| Instructions to follow |
Give back, unchanged, each line from the one containing "Sociale: € 780.000,00 i.v." through the last line of the entries below.

| Working data |
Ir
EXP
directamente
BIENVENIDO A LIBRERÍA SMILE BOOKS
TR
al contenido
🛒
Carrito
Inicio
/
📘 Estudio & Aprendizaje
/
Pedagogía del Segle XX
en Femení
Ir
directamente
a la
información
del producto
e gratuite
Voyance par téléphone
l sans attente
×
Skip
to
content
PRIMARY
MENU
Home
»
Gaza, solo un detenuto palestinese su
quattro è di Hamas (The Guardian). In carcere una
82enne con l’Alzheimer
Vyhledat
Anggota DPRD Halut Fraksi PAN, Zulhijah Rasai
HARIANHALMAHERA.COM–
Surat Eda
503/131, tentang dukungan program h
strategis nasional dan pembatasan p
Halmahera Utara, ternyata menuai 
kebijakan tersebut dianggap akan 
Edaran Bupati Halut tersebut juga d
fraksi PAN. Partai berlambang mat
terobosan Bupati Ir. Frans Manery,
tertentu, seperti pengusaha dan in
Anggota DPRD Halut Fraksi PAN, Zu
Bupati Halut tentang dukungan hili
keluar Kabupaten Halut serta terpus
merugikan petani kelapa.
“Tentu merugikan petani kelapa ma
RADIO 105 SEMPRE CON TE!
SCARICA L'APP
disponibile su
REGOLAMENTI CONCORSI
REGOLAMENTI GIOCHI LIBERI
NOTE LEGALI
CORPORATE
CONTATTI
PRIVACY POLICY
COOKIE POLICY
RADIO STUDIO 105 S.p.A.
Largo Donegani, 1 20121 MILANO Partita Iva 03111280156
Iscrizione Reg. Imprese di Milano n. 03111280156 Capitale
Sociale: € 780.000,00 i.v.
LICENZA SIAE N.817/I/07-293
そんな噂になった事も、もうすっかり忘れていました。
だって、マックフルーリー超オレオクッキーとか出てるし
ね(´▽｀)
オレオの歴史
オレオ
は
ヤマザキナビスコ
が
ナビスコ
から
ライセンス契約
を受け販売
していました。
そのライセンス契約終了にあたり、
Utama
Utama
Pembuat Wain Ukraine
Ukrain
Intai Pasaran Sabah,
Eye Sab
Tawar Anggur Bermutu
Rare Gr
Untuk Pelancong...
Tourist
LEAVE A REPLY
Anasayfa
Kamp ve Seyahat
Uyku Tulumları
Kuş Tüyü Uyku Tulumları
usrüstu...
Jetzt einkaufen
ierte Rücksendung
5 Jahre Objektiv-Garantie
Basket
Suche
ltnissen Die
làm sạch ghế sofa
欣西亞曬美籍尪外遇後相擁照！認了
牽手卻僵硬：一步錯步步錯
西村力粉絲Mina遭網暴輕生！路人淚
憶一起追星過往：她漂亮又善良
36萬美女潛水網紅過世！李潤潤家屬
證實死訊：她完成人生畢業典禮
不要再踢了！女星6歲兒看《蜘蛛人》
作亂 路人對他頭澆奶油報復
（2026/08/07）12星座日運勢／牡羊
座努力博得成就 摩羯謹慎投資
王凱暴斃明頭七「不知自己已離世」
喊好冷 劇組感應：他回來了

| Answer section |
Sociale: € 780.000,00 i.v.
LICENZA SIAE N.817/I/07-293
そんな噂になった事も、もうすっかり忘れていました。
だって、マックフルーリー超オレオクッキーとか出てるし
ね(´▽｀)
オレオの歴史
オレオ
は
ヤマザキナビスコ
が
ナビスコ
から
ライセンス契約
を受け販売
していました。
そのライセンス契約終了にあたり、
Utama
Utama
Pembuat Wain Ukraine
Ukrain
Intai Pasaran Sabah,
Eye Sab
Tawar Anggur Bermutu
Rare Gr
Untuk Pelancong...
Tourist
LEAVE A REPLY
Anasayfa
Kamp ve Seyahat
Uyku Tulumları
Kuş Tüyü Uyku Tulumları
usrüstu...
Jetzt einkaufen
ierte Rücksendung
5 Jahre Objektiv-Garantie
Basket
Suche
ltnissen Die
làm sạch ghế sofa
欣西亞曬美籍尪外遇後相擁照！認了
牽手卻僵硬：一步錯步步錯
西村力粉絲Mina遭網暴輕生！路人淚
憶一起追星過往：她漂亮又善良
36萬美女潛水網紅過世！李潤潤家屬
證實死訊：她完成人生畢業典禮
不要再踢了！女星6歲兒看《蜘蛛人》
作亂 路人對他頭澆奶油報復
（2026/08/07）12星座日運勢／牡羊
座努力博得成就 摩羯謹慎投資
王凱暴斃明頭七「不知自己已離世」
喊好冷 劇組感應：他回來了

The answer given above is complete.